Clear communication cannot occur if one side of the discussion does not fully understand the other. This understanding, then, cannot occur if one side is not listening intently to the other.

If you listen to your opponent while formulating your response or waiting for any chance to interrupt with your own points, your mind will be too focused on what you want to say rather than listening to what they are conveying. Instead of listening with the purpose of formulating a good answer, listen with the purpose of fully understanding the points that the other party is trying to get across. Then, when your opponent is finished, take a second to think about what they said, ask for clarifications if necessary, and then formulate your response.

Negotiations should not feel rushed. This is not a timed collegiate debate competition, this is real life.

SMART Goals

When going into the negotiation, it helps when both parties have a mutual understanding of the negotiation goals. Using the SMART acronym helps:

Specific: What is the specific purpose of this negotiation?

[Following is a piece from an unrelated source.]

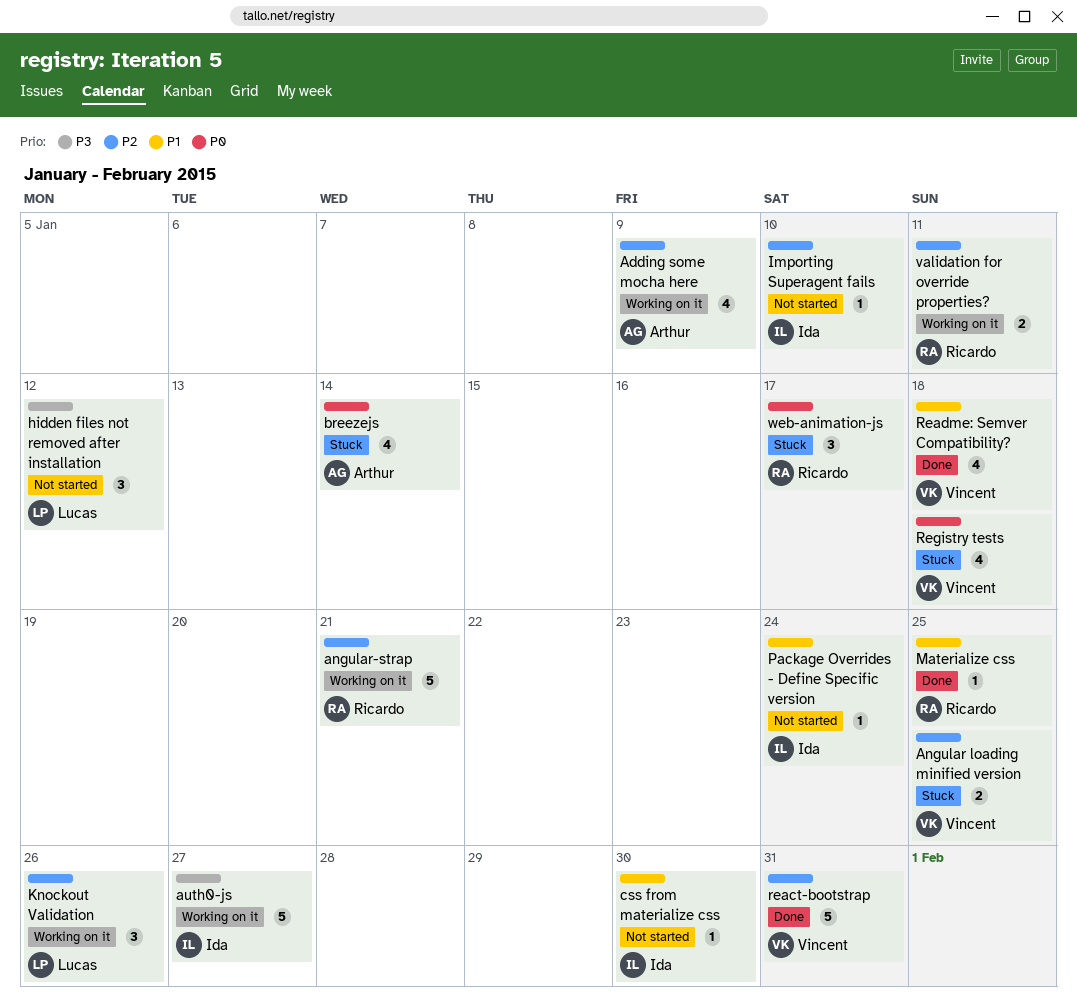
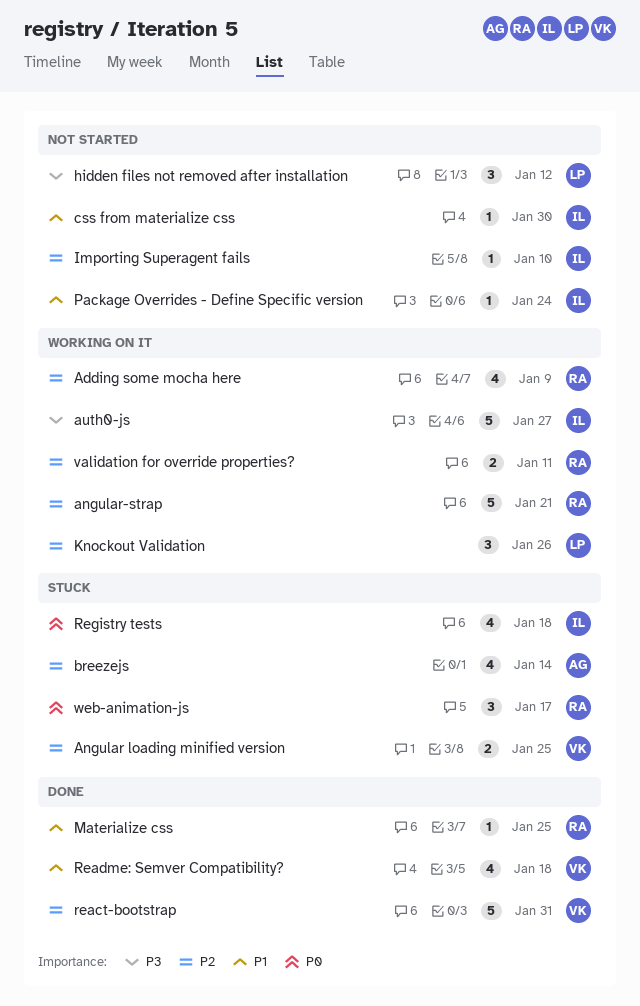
Adding some mocha here, owner: Arthur -> Ricardo
breezejs, priority: P0 -> P2
Registry tests, owner: Vincent -> Ida

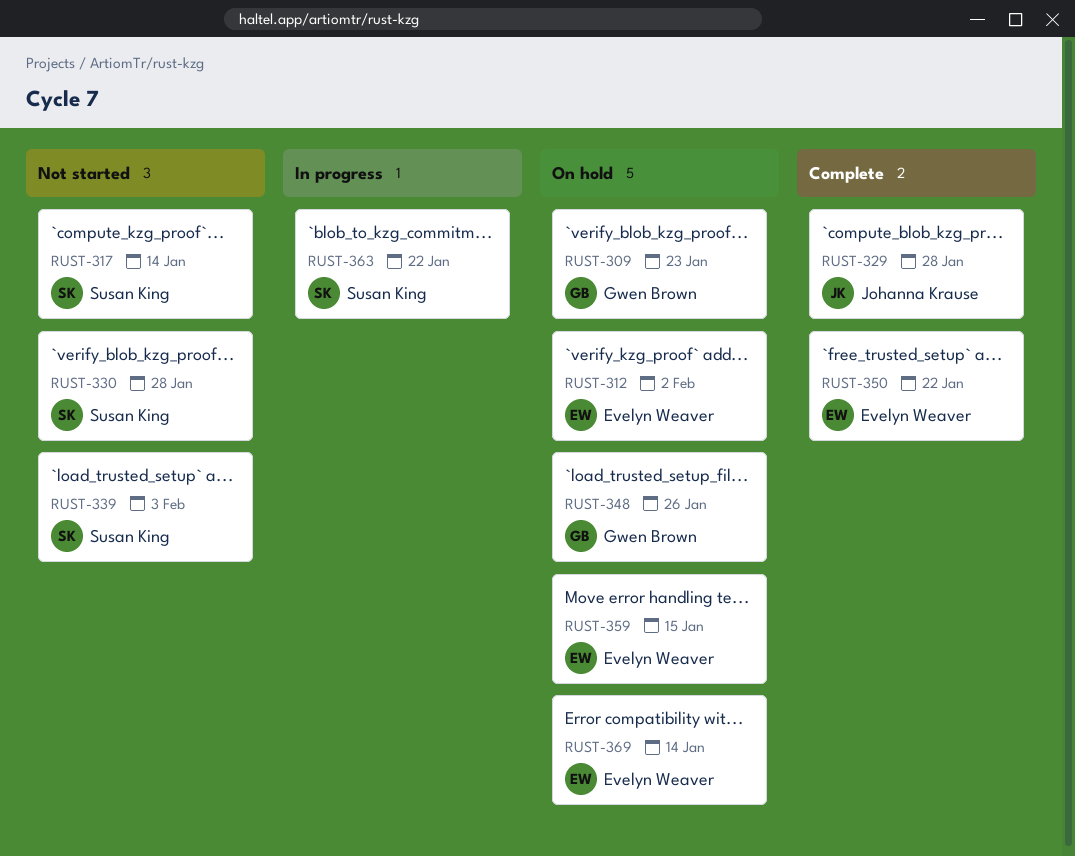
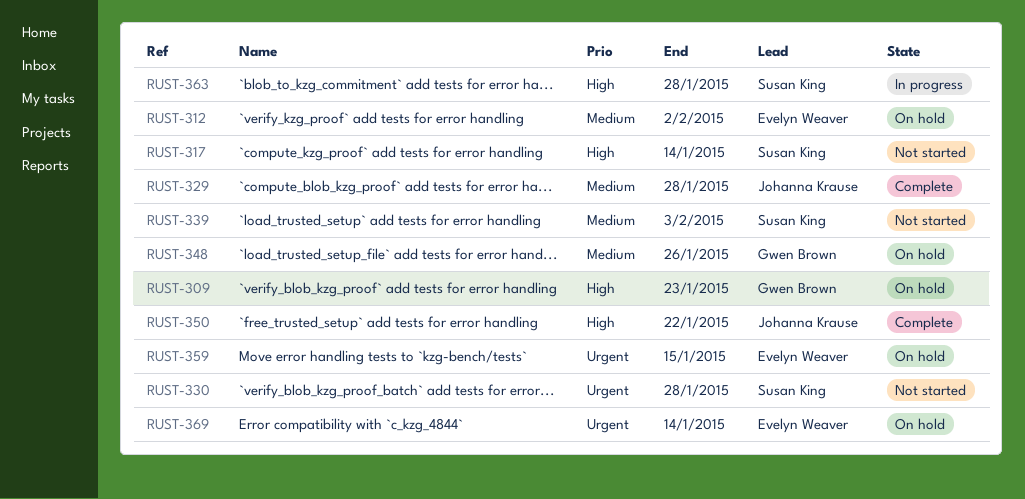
RUST-350, owner: Evelyn Weaver -> Johanna Krause
RUST-363, due: Jan 22 -> Jan 28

Measurable: How do the two parties define a successful outcome? What would be considered a failed negotiation?

Achievable: Is there a common middle ground that can be met?

Relevant: Are the goals relevant to the purpose of the negotiation? Or are some stated goals outside the bounds of the negotiator’s purview?

Time-Based: When does the outcome need to be executed and achieved? How much time is available for the negotiation itself?

 
 

Concessions

While compromise is the name of the game, a good negotiator is careful not to make too many concessions. If you aren’t careful with concessions, you could easily find yourself compromising too far and giving up your minimum goals. Here are a few short rules of thumb:

 

DO

  1. Listen to Understand.

  2. Be kind, polite, and tactful to avoid emotional override.

  3. Always look for the common ground—this is where the negotiation has to end up eventually anyway.

  4. Avoid letting emotions take control—if things get heated, disarm the tension with a light joke or compliment.

  5. Be gradual in your demands and goals—jumping too far may upset your opponent or cause them to be suspicious of your goals, resulting in less cooperation.

Don’t

  1. Blame the other side for anything—this leads to emotions.

  2. Criticize or antagonize the other side—stick to logically discussing the goals and concessions themselveswithout attacking the negotiator themselves.

  3. Get emotional—cool heads always prevail without fail.

  4. Be afraid to defend your goals or resist concessions—after all, that’s part of why you are there.